Is the Media Missing the “Other” Gun Story?

Is the Media Missing the “Other” Gun Story?

Since the Newtown school shootings, most of the media reports and commentary have centered on the sale of “assault” weapons — discussing past and future legislation, the number of weapons sold in this category, the gun show “loopholes” for background checks, etc.

This debate is important, but there may be another surprising development that is running largely below the radar. It has been reported (but not getting nearly as much attention) that citizens are flocking to their local Sheriff’s Office to apply for permits to carry concealed weapons. Each state has differing standards as to whether to issue such permits, but many states have “guaranteed issue” laws — if the applicant has no previous criminal history or other similar impediment, the state must issue one of these “concealed carry” permits.

What’s happening here? Why are so many “regular” citizens suddenly applying for these permits? It’s probably not to carry a concealed assault rifle (hard to do, I would think), so presumably it’s to carry a concealed handgun. The applications are reported to be running 2-3 times the normal rate, all since the Newton shootings.

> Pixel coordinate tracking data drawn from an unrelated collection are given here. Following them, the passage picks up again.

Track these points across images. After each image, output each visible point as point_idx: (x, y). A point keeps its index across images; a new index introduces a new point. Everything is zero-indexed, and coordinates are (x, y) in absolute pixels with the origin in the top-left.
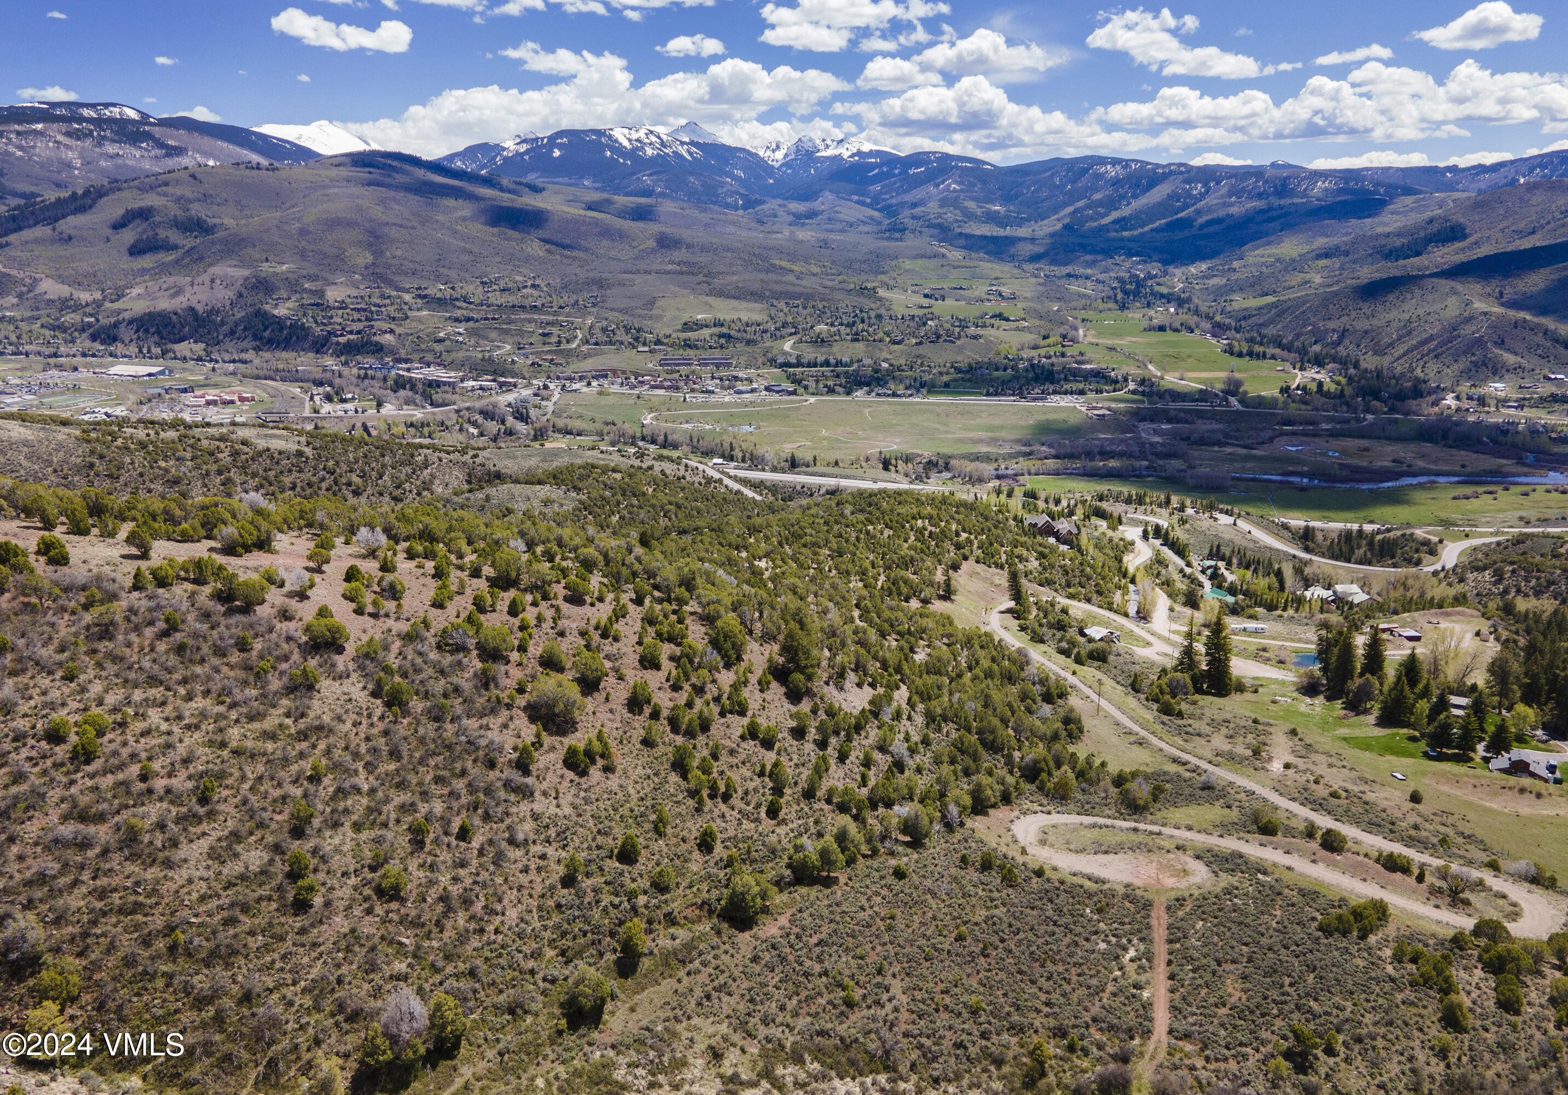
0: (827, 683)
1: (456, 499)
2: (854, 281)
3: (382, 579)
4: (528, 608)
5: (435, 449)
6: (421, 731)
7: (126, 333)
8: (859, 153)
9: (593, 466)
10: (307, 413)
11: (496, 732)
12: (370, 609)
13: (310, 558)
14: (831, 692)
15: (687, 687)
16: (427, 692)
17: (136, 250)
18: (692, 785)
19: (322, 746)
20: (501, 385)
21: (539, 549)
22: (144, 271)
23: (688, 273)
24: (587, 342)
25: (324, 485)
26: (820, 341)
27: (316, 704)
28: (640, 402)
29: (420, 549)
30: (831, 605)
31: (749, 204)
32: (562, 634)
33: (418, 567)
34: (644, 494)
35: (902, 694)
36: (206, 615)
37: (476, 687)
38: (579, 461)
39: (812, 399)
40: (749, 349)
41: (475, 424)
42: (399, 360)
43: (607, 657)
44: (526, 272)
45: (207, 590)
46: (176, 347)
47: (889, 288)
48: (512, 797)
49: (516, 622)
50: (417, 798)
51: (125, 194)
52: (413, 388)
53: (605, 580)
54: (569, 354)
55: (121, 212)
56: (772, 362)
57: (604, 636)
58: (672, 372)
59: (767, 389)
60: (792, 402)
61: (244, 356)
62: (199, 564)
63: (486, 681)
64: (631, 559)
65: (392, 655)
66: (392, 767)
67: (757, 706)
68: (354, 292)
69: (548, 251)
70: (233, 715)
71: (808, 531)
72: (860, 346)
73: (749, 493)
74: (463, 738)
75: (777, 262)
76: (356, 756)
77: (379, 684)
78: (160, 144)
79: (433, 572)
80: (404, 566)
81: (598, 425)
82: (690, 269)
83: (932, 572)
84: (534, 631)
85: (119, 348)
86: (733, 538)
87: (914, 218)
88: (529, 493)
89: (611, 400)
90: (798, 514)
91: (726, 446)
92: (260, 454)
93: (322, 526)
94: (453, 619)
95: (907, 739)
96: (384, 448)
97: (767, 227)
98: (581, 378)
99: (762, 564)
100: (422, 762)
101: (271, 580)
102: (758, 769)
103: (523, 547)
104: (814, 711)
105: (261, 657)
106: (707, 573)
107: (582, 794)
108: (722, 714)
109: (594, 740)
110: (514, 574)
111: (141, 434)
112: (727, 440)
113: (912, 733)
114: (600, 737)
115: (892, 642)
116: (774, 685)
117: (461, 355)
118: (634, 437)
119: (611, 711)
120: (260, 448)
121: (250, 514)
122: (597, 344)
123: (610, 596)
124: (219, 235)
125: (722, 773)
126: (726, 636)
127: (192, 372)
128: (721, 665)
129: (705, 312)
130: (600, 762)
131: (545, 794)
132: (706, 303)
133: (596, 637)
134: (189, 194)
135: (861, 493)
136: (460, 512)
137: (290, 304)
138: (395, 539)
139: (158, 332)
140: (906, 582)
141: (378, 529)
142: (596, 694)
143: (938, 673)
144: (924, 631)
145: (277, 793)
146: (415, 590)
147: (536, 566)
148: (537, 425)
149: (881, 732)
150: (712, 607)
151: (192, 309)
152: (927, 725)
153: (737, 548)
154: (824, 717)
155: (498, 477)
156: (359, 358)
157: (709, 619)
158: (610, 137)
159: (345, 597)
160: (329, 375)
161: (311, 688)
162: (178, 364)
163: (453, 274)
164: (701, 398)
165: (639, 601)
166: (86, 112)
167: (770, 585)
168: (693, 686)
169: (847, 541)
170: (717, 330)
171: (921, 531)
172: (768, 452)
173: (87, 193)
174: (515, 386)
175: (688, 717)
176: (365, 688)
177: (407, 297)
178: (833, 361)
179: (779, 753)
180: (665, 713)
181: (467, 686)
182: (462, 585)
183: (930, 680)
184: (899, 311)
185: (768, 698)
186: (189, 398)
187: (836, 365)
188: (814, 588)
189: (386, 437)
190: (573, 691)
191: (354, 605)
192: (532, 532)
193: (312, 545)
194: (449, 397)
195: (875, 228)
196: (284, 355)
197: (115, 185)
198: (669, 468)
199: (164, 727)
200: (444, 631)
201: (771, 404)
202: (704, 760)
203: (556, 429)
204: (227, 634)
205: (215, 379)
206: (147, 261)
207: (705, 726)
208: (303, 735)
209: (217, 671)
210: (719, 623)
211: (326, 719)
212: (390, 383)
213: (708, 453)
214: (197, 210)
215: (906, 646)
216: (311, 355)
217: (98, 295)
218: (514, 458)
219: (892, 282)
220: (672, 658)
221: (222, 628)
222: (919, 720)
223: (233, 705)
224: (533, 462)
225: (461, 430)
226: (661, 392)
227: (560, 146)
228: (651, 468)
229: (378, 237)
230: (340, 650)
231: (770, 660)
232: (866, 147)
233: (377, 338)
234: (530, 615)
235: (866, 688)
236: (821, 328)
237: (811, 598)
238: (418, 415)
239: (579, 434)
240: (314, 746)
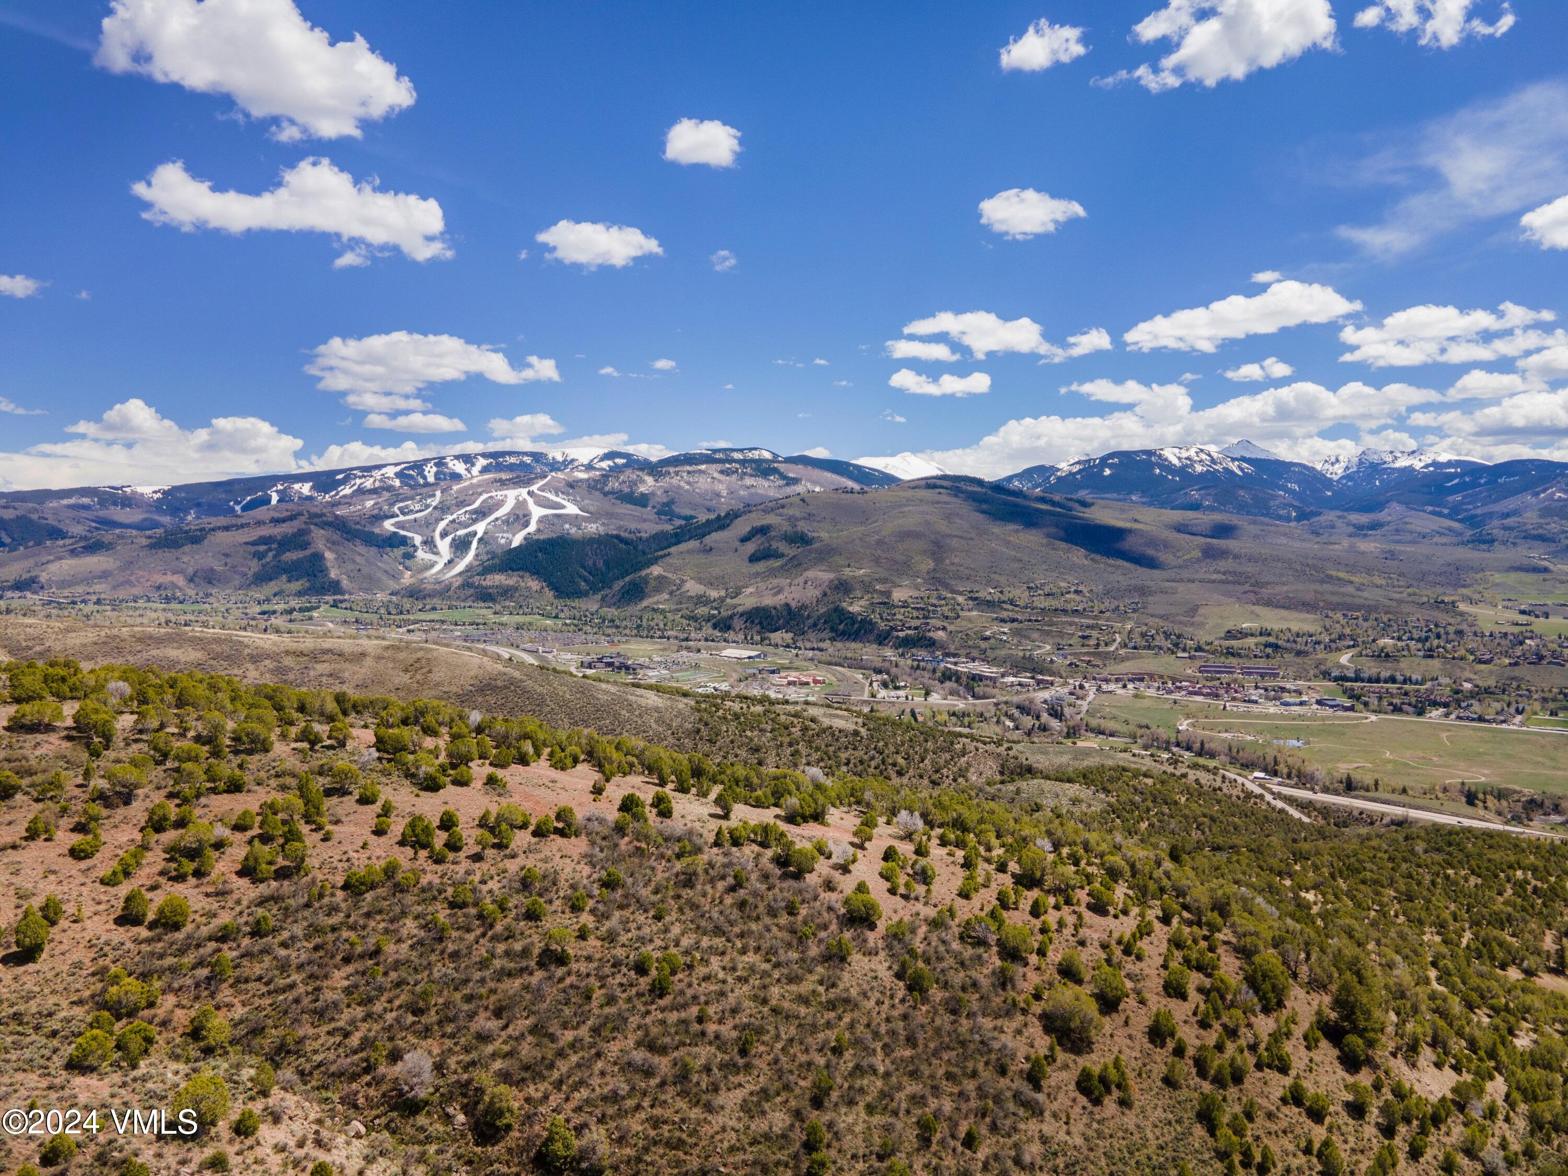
0: (1394, 1055)
1: (988, 789)
2: (1428, 593)
3: (915, 863)
4: (1051, 911)
5: (973, 739)
6: (938, 1022)
7: (738, 623)
8: (1435, 464)
9: (1124, 769)
10: (866, 697)
11: (1010, 1037)
12: (902, 890)
13: (855, 834)
14: (1399, 1066)
15: (1217, 1026)
16: (946, 983)
17: (754, 558)
18: (1221, 1145)
19: (847, 1019)
20: (1039, 682)
21: (1065, 851)
22: (757, 574)
23: (1234, 583)
24: (1126, 646)
25: (873, 764)
26: (1384, 656)
27: (846, 976)
28: (1177, 707)
29: (952, 837)
30: (1398, 958)
31: (1303, 516)
32: (1082, 943)
33: (950, 854)
34: (1176, 803)
35: (1497, 1087)
36: (766, 877)
37: (993, 985)
38: (1110, 763)
39: (1373, 718)
40: (1299, 660)
41: (1011, 718)
42: (948, 655)
43: (1128, 976)
44: (1070, 579)
45: (769, 853)
46: (772, 635)
47: (1471, 602)
48: (1021, 1112)
49: (1037, 923)
50: (927, 1092)
51: (753, 515)
52: (958, 681)
53: (1131, 893)
54: (1106, 656)
55: (748, 529)
56: (1326, 675)
57: (1127, 952)
58: (1212, 679)
59: (1319, 702)
60: (1348, 718)
61: (821, 645)
62: (766, 829)
63: (1004, 981)
64: (1159, 873)
65: (918, 939)
66: (908, 1053)
67: (1302, 1067)
68: (915, 594)
69: (1093, 560)
70: (776, 974)
71: (1368, 865)
72: (1436, 663)
73: (1295, 814)
74: (977, 1037)
75: (1334, 573)
76: (876, 1035)
77: (903, 966)
78: (783, 477)
79: (962, 861)
80: (937, 852)
81: (1132, 728)
82: (1238, 579)
83: (1539, 937)
84: (1055, 935)
85: (731, 635)
86: (1274, 862)
87: (1506, 528)
88: (1058, 790)
89: (1146, 703)
90: (1354, 845)
91: (1270, 759)
92: (824, 731)
93: (868, 805)
94: (977, 912)
95: (1504, 1146)
96: (928, 734)
97: (1324, 538)
98: (1117, 680)
99: (1310, 896)
100: (935, 1053)
101: (821, 851)
102: (1303, 1144)
103: (1048, 847)
104: (1377, 1087)
105: (805, 923)
106: (1244, 900)
107: (1095, 1125)
108: (1259, 1066)
109: (1111, 1066)
110: (1038, 874)
111: (736, 706)
112: (1271, 753)
113: (1511, 1139)
114: (1117, 1064)
115: (1482, 1017)
116: (1324, 1044)
117: (1003, 653)
118: (1168, 742)
119: (1130, 1037)
120: (824, 726)
121: (811, 788)
122: (1135, 648)
123: (1135, 911)
124: (816, 545)
125: (1257, 1138)
126: (1265, 976)
127: (781, 658)
128: (1258, 1008)
129: (1251, 621)
130: (1116, 1093)
131: (1055, 1116)
132: (1252, 612)
133: (1118, 952)
134: (798, 514)
135: (1437, 828)
136: (992, 804)
137: (862, 603)
138: (930, 824)
139: (760, 623)
140: (1501, 944)
141: (917, 814)
142: (1114, 1015)
143: (1548, 1067)
144: (1528, 1010)
145: (803, 1058)
146: (944, 877)
147: (1061, 869)
148: (1071, 723)
149: (1467, 1132)
150: (1248, 940)
151: (787, 605)
152: (1532, 1133)
153: (1280, 874)
154: (1390, 1097)
155: (1029, 771)
156: (914, 651)
157: (1245, 953)
158: (1160, 456)
159: (881, 875)
160: (887, 664)
161: (843, 959)
162: (771, 649)
163: (1003, 580)
164: (1242, 707)
165: (1166, 920)
166: (737, 456)
167: (1319, 922)
168: (1224, 1026)
169: (1419, 884)
170: (1263, 639)
171: (1521, 885)
172: (1318, 769)
173: (728, 515)
174: (1052, 684)
175: (1216, 1062)
176: (890, 968)
177: (960, 599)
178: (1400, 678)
179: (1330, 1130)
180: (1190, 1052)
181: (985, 982)
182: (988, 879)
183: (1537, 1074)
184: (1487, 628)
185: (1317, 1059)
186: (775, 678)
187: (1405, 682)
188: (1376, 934)
189: (930, 724)
190: (1091, 1008)
191: (888, 885)
192: (1059, 833)
193: (858, 821)
194: (989, 690)
195: (1454, 540)
196: (853, 645)
197: (748, 508)
198: (1204, 777)
199: (721, 975)
200: (968, 923)
201: (1323, 719)
202: (1235, 1117)
203: (1089, 729)
204: (779, 897)
205: (797, 663)
206: (761, 567)
207: (1238, 1078)
208: (831, 1005)
209: (769, 930)
210: (1257, 959)
211: (854, 992)
212: (938, 674)
213: (1248, 766)
214: (802, 526)
215: (1503, 1026)
216: (875, 646)
217: (723, 593)
218: (1046, 753)
219: (1477, 597)
220: (1200, 990)
221: (777, 890)
222: (1521, 1124)
223: (777, 965)
224: (1065, 759)
225: (998, 722)
226: (1199, 699)
227: (1111, 466)
228: (1184, 776)
229: (940, 547)
230: (872, 927)
231: (1319, 1013)
232: (1444, 458)
233: (931, 634)
234: (1051, 918)
235: (1447, 1070)
236: (1386, 642)
237: (1371, 946)
238: (960, 705)
239: (1112, 735)
240: (840, 1018)
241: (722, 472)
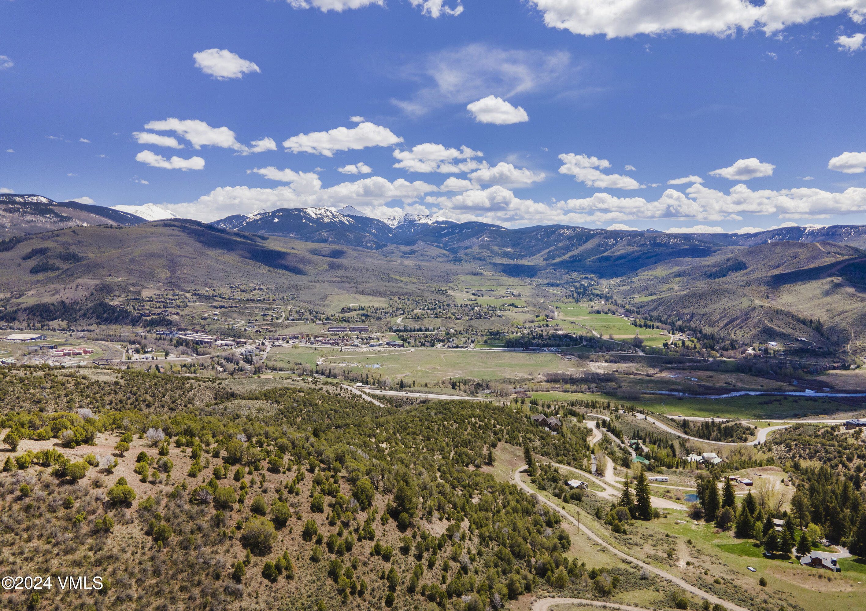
0: (421, 519)
1: (207, 409)
2: (435, 286)
3: (160, 460)
4: (246, 476)
5: (197, 379)
6: (175, 556)
7: (21, 316)
8: (437, 222)
9: (288, 389)
10: (124, 359)
11: (221, 555)
12: (150, 479)
13: (116, 448)
14: (424, 524)
15: (339, 523)
16: (181, 531)
17: (34, 271)
18: (340, 586)
19: (110, 569)
20: (238, 343)
21: (254, 440)
22: (37, 282)
23: (345, 282)
24: (288, 319)
25: (129, 402)
26: (417, 318)
27: (109, 541)
28: (316, 352)
29: (184, 440)
30: (424, 470)
31: (379, 247)
32: (265, 491)
33: (182, 452)
34: (316, 405)
35: (465, 524)
36: (47, 486)
37: (211, 526)
38: (280, 386)
39: (413, 349)
40: (378, 322)
41: (221, 365)
42: (180, 330)
43: (292, 505)
44: (256, 281)
45: (50, 470)
46: (51, 323)
47: (454, 290)
48: (229, 599)
49: (238, 484)
50: (168, 603)
51: (34, 241)
52: (187, 345)
53: (292, 458)
54: (277, 325)
55: (29, 250)
56: (391, 329)
57: (290, 492)
58: (335, 335)
59: (388, 344)
60: (401, 351)
61: (90, 328)
62: (46, 454)
63: (218, 522)
64: (307, 445)
65: (161, 508)
66: (154, 581)
67: (380, 534)
68: (158, 292)
69: (269, 271)
70: (56, 550)
71: (410, 425)
72: (439, 320)
73: (377, 403)
74: (201, 560)
75: (394, 276)
76: (132, 575)
77: (151, 527)
78: (57, 215)
79: (191, 454)
80: (174, 451)
81: (292, 365)
82: (346, 280)
83: (481, 449)
84: (248, 490)
85: (16, 324)
86: (366, 430)
87: (466, 254)
88: (250, 405)
89: (300, 350)
90: (404, 415)
91: (364, 376)
92: (93, 384)
93: (126, 428)
94: (201, 484)
95: (469, 552)
96: (167, 380)
97: (388, 259)
98: (283, 339)
99: (384, 445)
100: (173, 577)
101: (90, 463)
102: (380, 574)
103: (244, 438)
104: (414, 537)
105: (78, 512)
106: (352, 452)
107: (273, 594)
108: (359, 540)
109: (282, 558)
110: (238, 455)
111: (21, 373)
112: (365, 372)
113: (472, 548)
114: (285, 557)
115: (459, 492)
116: (391, 520)
117: (216, 326)
118: (312, 372)
119: (293, 539)
120: (93, 380)
121: (83, 422)
122: (293, 320)
123: (295, 468)
124: (84, 262)
125: (358, 578)
126: (362, 491)
127: (58, 337)
128: (359, 509)
129: (354, 302)
130: (285, 573)
131: (249, 595)
132: (355, 298)
133: (285, 493)
134: (70, 241)
135: (440, 402)
136: (209, 417)
137: (120, 299)
138: (169, 434)
139: (41, 315)
140: (466, 455)
141: (160, 429)
142: (284, 529)
143: (486, 510)
144: (477, 484)
145: (78, 602)
146: (178, 466)
147: (252, 450)
148: (257, 366)
149: (453, 549)
150: (354, 473)
151: (63, 302)
152: (481, 543)
153: (370, 436)
154: (420, 540)
155: (232, 396)
156: (158, 328)
157: (352, 481)
158: (305, 212)
159: (135, 471)
160: (139, 338)
161: (107, 531)
162: (50, 332)
163: (215, 283)
164: (351, 349)
165: (311, 470)
166: (17, 199)
167: (388, 458)
168: (343, 522)
169: (432, 431)
170: (360, 312)
171: (474, 425)
172: (388, 379)
173: (11, 240)
174: (246, 343)
175: (339, 542)
176: (142, 529)
177: (188, 295)
178: (424, 329)
179: (393, 564)
180: (325, 540)
181: (206, 525)
182: (208, 463)
183: (482, 514)
184: (459, 302)
185: (387, 529)
186: (54, 352)
187: (426, 331)
188: (414, 460)
189: (169, 373)
190: (270, 527)
191: (140, 477)
192: (251, 429)
193: (118, 439)
194: (208, 350)
195: (446, 259)
196: (114, 327)
197: (28, 236)
198: (331, 389)
200: (195, 491)
201: (390, 352)
202: (348, 569)
203: (268, 368)
204: (58, 497)
205: (71, 341)
206: (41, 276)
207: (349, 547)
208: (99, 563)
209: (49, 522)
210: (358, 483)
211: (115, 551)
212: (174, 342)
213: (354, 380)
214: (74, 249)
215: (467, 494)
216: (130, 327)
217: (8, 295)
218: (243, 384)
219: (455, 287)
220: (330, 505)
221: (56, 494)
222: (476, 540)
223: (56, 544)
224: (253, 387)
225: (213, 368)
226: (329, 346)
227: (278, 217)
228: (321, 389)
229: (174, 263)
230: (129, 505)
231: (388, 505)
232: (441, 219)
233: (169, 317)
234: (247, 480)
235: (445, 521)
236: (417, 311)
237: (412, 466)
238: (189, 360)
239: (280, 370)
240: (105, 570)
241: (5, 210)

Perhaps many “regular” citizens have given up hope that government can protect them. If you can be shot in a Safeway parking plaza (Arizona), a shopping mall (Oregon), a movie theater (Colorado), or a school (Virginia Tech, Sandy Hook Elementary), where will this stop? The weakening of civil commitment laws over the past two decades have put authorities in the position of not being able to institutionalize troubled people until they commit a crime.

Maybe, just maybe, many ordinary citizens are thinking that they may have to be their own best line of defense, and so apply for a concealed carry permit.

I think this is a matter that deserves more study, and more thoughtful discussion – which may result in the adoption of laws that will ease the minds of law abiding citizens. Let’s encourage lawmakers and media to broaden the discussion, thinking about the issue in all of its dimensions.